Watch: ‘Dineshwar Sharma Is the Best Man for the Job,’ Says Former RAW Chief A.S. Dulat
“Look at China and Pakistan, look at America and Afghanistan and then look at Indian and Afghanistan. It is a huge problem. Kashmir issue is not just about Kashmir, it is about entire South Asia…the entire world has just shrunk to South Asia as far as disputes are concerned and the mother of the disputes is in Kashmir,” said Bhat, adding if New Delhi and Islamabad decide to talk tomorrow there would be healthy change in the Valley.
‘More militarily than political’
There has been no clarity on Sharma’s mandate and the contradicting statements from several Union ministers during the last week over the nature of his job have only added to the pessimism in the Valley.
“Doesn’t New Delhi know about the Kashmir problem? How does the appointment of new interlocutor change the ground realities in Kashmir? Their intent seems to be to reduce us to one of the hundreds of stakeholders in Kashmir?” said a senior separatist leader who wished not to be named.
Referring to the arrest of several Hurriyat leaders by the NIA, he said: “You jail our leader and workers on the flimsy grounds without coming up with a single proof and then want us to talk.
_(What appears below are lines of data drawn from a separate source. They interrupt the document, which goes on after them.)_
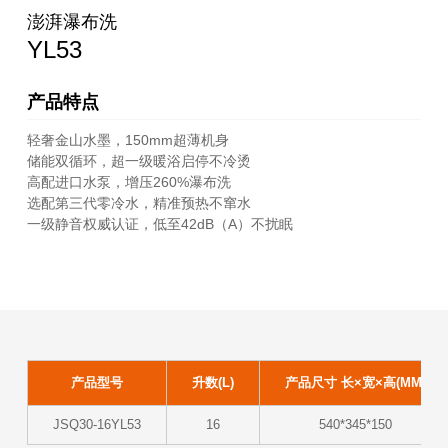
澎湃瀑布洗
YL53
产品特点
轻奢金山水墨，150mm超薄机身
储能双循环，超一级暖浴启停不冷烫
高配进口水泵，增压260%瀑布洗
选配第三代零冷水，精准预热不窜水
一级静音权威认证，低至42dB（A）不扰眠
产品型号
升数(L)
产品尺寸 长×宽×高(MM)
JSQ30-16YL53
16
540*345*150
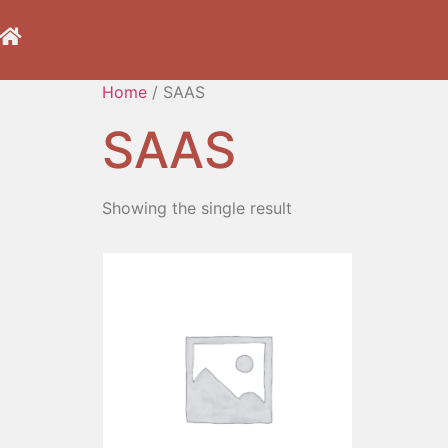
Home
/ SAAS
SAAS
Showing the single result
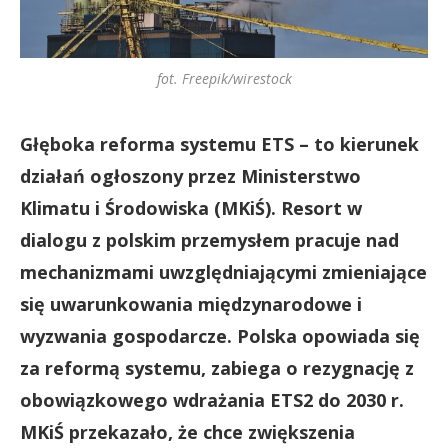
fot. Freepik/wirestock
Głęboka reforma systemu ETS – to kierunek
działań ogłoszony przez Ministerstwo
Klimatu i Środowiska (MKiŚ). Resort w
dialogu z polskim przemysłem pracuje nad
mechanizmami uwzględniającymi zmieniające
się uwarunkowania międzynarodowe i
wyzwania gospodarcze. Polska opowiada się
za reformą systemu, zabiega o rezygnację z
obowiązkowego wdrażania ETS2 do 2030 r.
MKiŚ przekazało, że chce zwiększenia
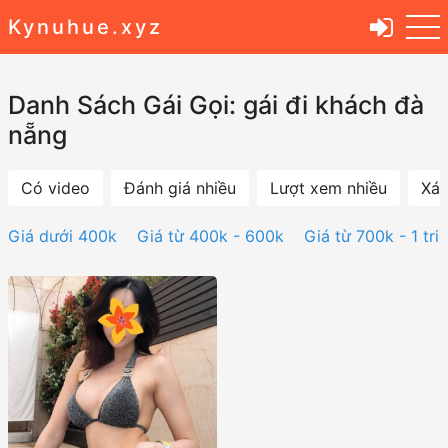
Kynuhue.xyz
Danh Sách Gái Gọi: gái đi khách đà
nẵng
Có video
Đánh giá nhiều
Lượt xem nhiều
Xác
Giá dưới 400k
Giá từ 400k - 600k
Giá từ 700k - 1 tri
Is this the way talks are held?”
Political analyst Noor M. Baba said the appointment of Sharma seems more to be “supplementing” the ongoing “military action” in Kashmir rather than a political initiative. “Didn’t they [the separatists] talk to the government of India earlier? What did they gain out of it that time? Even a single prisoner wasn’t released that time,” he said referring to talks held between Hurriyat and government of India earlier. In fact, years later, Fazl Haq Qureshi, the founder of the Hurriyat Conference, who had engaged in talks with the government of India, was shot dead outside his home.
According to Baba, the unity among the Hurriyat leaders this time and the bitter experience of the past would have also contributed to the decision making.
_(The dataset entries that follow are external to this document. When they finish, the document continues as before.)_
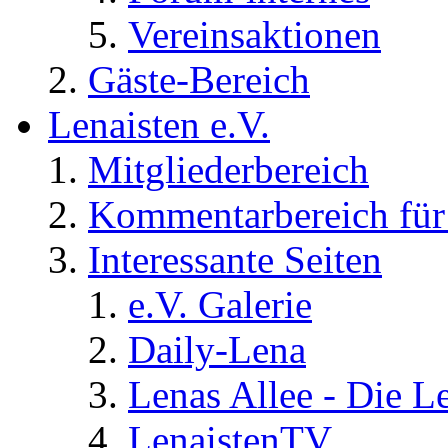
Vereinsaktionen
Gäste-Bereich
Lenaisten e.V.
Mitgliederbereich
Kommentarbereich für 
Interessante Seiten
e.V. Galerie
Daily-Lena
Lenas Allee - Die L
LenaistenTV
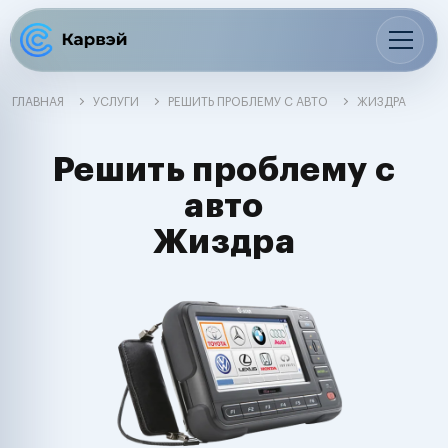
ГЛАВНАЯ
УСЛУГИ
РЕШИТЬ ПРОБЛЕМУ С АВТО
ЖИЗДРА
Решить проблему с
авто
Жиздра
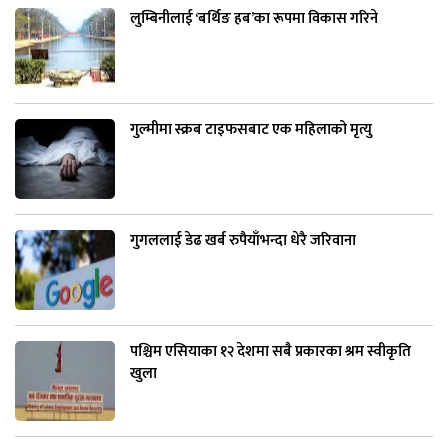
लुम्बिनीलाई ‘बर्थिङ हब’का रूपमा विकास गरिने
गुल्मीमा स्क्रब टाइफसबाट एक महिलाको मृत्यु
गुगललाई डेढ खर्ब रुपैयाँभन्दा धेरै जरिवाना
पश्चिम एसियाका १२ देशमा सबै प्रकारका श्रम स्वीकृति
खुला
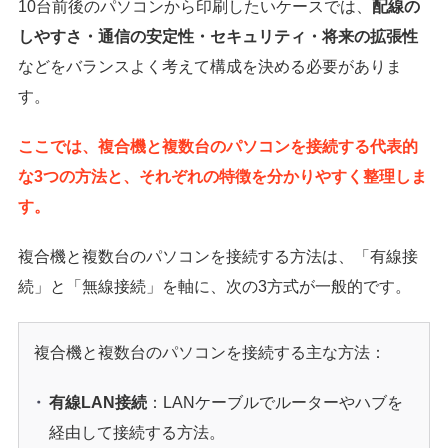
10台前後のパソコンから印刷したいケースでは、
配線の
しやすさ・通信の安定性・セキュリティ・将来の拡張性
などをバランスよく考えて構成を決める必要がありま
す。
ここでは、複合機と複数台のパソコンを接続する代表的
な3つの方法と、それぞれの特徴を分かりやすく整理しま
す。
複合機と複数台のパソコンを接続する方法は、「有線接
続」と「無線接続」を軸に、次の3方式が一般的です。
複合機と複数台のパソコンを接続する主な方法：
有線LAN接続
：LANケーブルでルーターやハブを
経由して接続する方法。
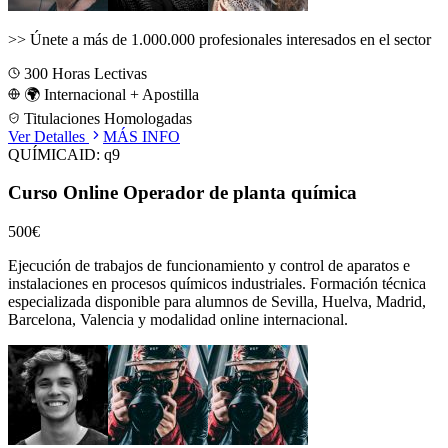
>>
Únete a más de 1.000.000 profesionales interesados en el sector
300
Horas Lectivas
🌍 Internacional + Apostilla
Titulaciones Homologadas
Ver Detalles
MÁS INFO
QUÍMICA
ID:
q9
Curso Online Operador de planta química
500€
Ejecución de trabajos de funcionamiento y control de aparatos e
instalaciones en procesos químicos industriales.
Formación técnica
especializada disponible para alumnos de
Sevilla, Huelva, Madrid,
Barcelona, Valencia
y modalidad online internacional.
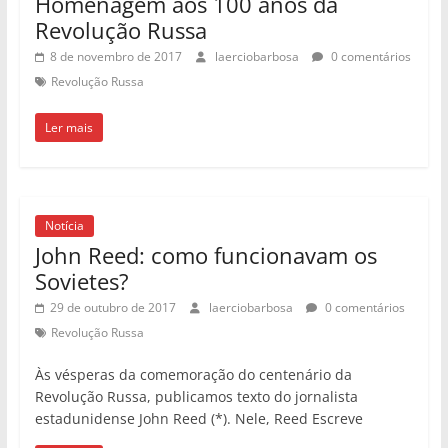
Homenagem aos 100 anos da
Revolução Russa
8 de novembro de 2017
laerciobarbosa
0 comentários
Revolução Russa
Ler mais
Notícia
John Reed: como funcionavam os
Sovietes?
29 de outubro de 2017
laerciobarbosa
0 comentários
Revolução Russa
Às vésperas da comemoração do centenário da
Revolução Russa, publicamos texto do jornalista
estadunidense John Reed (*). Nele, Reed Escreve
“Hurriyat’s dismissal of talks was just a formality as new Kashmir interlocutor, unfortunately, from day one, was more interested in Syria than Kashmir,” senior journalist Naseer A. Ganai wrote.
While there are those who say that the success of any interlocution in Kashmir would largely have depended on engagement with the separatists, it remains to be seen how the Centre’s interlocutor will begin his mission Kashmir later this week.
“Appointment of former spymaster Mr D. Sharma as Delhi’s special representative has killed all hopes and sent a wrong signal to Kashmir. And Mr Sharma is talking about the ISIS, online radicalisation, Syria, Egypt, auto-rickshaws and rickshaw pulling. A wrong man for the job from a dialogue point of view. A right man for the BJP’s game plan in Kashmir as yet another intelligence operation,” commented another journalist, Gowhar Geelani.
Mudasir Ahmad is a Srinagar-based reporter.